## Extracted information
BEGIN

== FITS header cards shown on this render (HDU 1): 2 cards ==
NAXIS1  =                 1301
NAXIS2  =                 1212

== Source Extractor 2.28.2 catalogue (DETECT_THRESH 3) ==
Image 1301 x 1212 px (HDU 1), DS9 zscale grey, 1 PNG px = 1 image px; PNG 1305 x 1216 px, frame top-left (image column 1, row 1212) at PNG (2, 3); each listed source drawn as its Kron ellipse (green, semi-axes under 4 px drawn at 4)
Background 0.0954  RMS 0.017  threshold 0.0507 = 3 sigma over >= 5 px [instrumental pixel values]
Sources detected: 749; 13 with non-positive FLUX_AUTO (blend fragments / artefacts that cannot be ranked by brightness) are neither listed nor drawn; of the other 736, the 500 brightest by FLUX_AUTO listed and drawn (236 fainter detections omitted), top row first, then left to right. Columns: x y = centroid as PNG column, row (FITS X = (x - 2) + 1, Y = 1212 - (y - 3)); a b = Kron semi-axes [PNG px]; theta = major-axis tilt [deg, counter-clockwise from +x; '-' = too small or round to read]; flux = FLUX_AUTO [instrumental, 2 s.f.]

END

## Set exercise
Reproduce the records above line for line, without changing any character.

## Solved problem
== FITS header cards shown on this render (HDU 1): 2 cards ==
NAXIS1  =                 1301
NAXIS2  =                 1212

== Source Extractor 2.28.2 catalogue (DETECT_THRESH 3) ==
Image 1301 x 1212 px (HDU 1), DS9 zscale grey, 1 PNG px = 1 image px; PNG 1305 x 1216 px, frame top-left (image column 1, row 1212) at PNG (2, 3); each listed source drawn as its Kron ellipse (green, semi-axes under 4 px drawn at 4)
Background 0.0954  RMS 0.017  threshold 0.0507 = 3 sigma over >= 5 px [instrumental pixel values]
Sources detected: 749; 13 with non-positive FLUX_AUTO (blend fragments / artefacts that cannot be ranked by brightness) are neither listed nor drawn; of the other 736, the 500 brightest by FLUX_AUTO listed and drawn (236 fainter detections omitted), top row first, then left to right. Columns: x y = centroid as PNG column, row (FITS X = (x - 2) + 1, Y = 1212 - (y - 3)); a b = Kron semi-axes [PNG px]; theta = major-axis tilt [deg, counter-clockwise from +x; '-' = too small or round to read]; flux = FLUX_AUTO [instrumental, 2 s.f.]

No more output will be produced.